WORK ORDER:
Retype all of the data shown below, keeping every character the same.

>>>

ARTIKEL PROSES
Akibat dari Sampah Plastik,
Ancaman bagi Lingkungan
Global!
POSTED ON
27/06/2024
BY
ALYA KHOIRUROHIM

<<<

EXERCISE RESPONSE:
ARTIKEL PROSES
Akibat dari Sampah Plastik,
Ancaman bagi Lingkungan
Global!
POSTED ON
27/06/2024
BY
ALYA KHOIRUROHIM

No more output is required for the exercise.